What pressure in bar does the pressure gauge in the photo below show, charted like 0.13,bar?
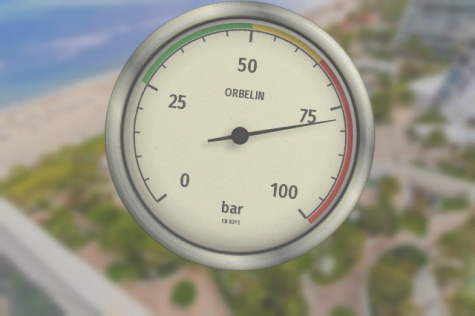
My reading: 77.5,bar
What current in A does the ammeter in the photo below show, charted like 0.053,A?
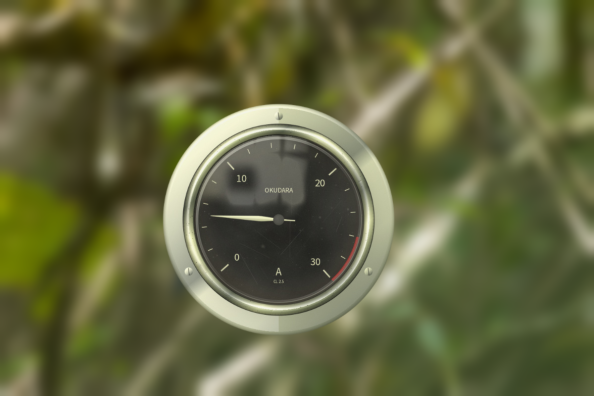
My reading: 5,A
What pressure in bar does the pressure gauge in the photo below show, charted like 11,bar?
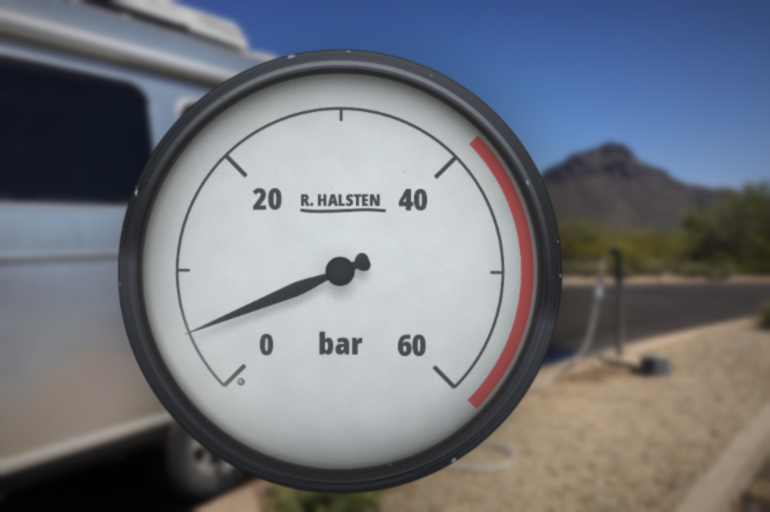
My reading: 5,bar
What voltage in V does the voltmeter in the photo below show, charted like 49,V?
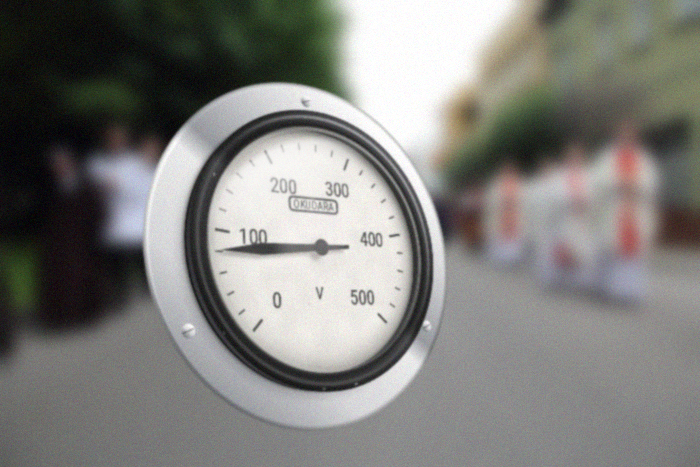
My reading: 80,V
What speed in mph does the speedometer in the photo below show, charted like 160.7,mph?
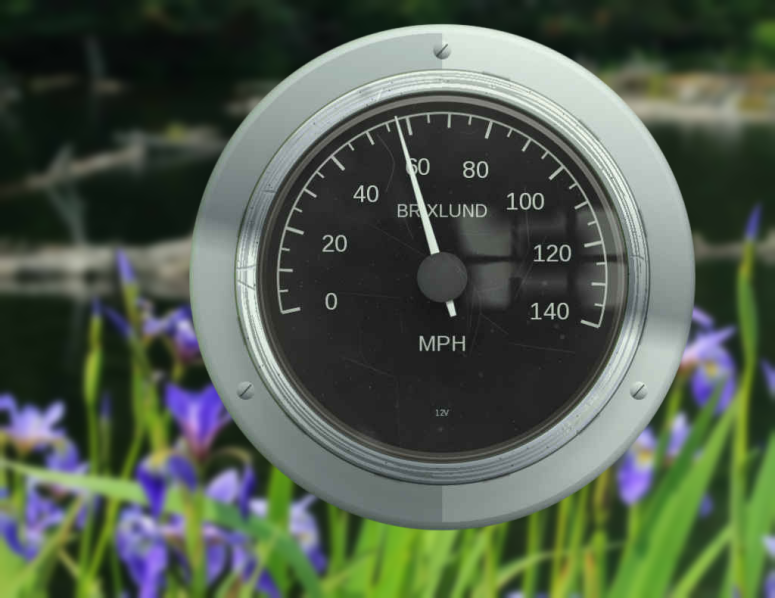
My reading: 57.5,mph
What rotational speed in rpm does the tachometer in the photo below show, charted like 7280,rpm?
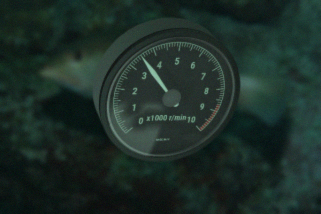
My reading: 3500,rpm
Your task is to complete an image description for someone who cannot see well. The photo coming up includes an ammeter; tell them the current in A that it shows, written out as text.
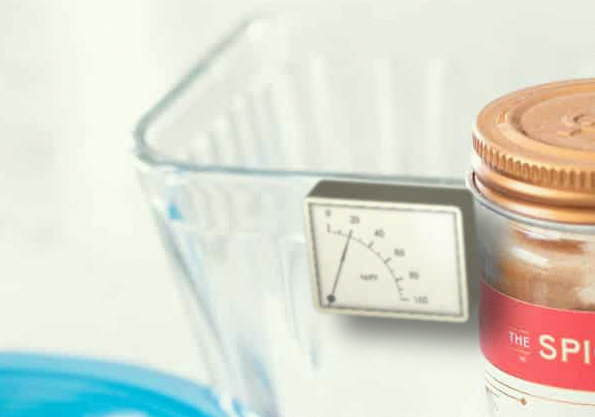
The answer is 20 A
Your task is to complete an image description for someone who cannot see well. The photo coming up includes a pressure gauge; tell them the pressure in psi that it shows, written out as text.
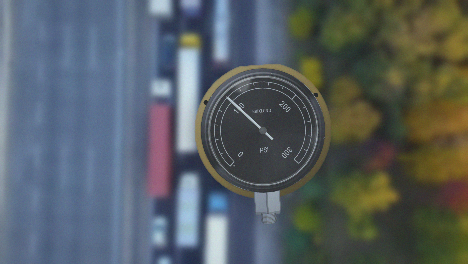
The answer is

######

▸ To-do item: Pick out and copy every line of the listing above that contains the word "ammeter". Matching is case-sensitive.

▸ Worked solution:
What current in A does the ammeter in the photo below show, charted like 0.053,A?
Your task is to complete an image description for someone who cannot see well. The photo coming up includes an ammeter; tell them the current in A that it shows, written out as text.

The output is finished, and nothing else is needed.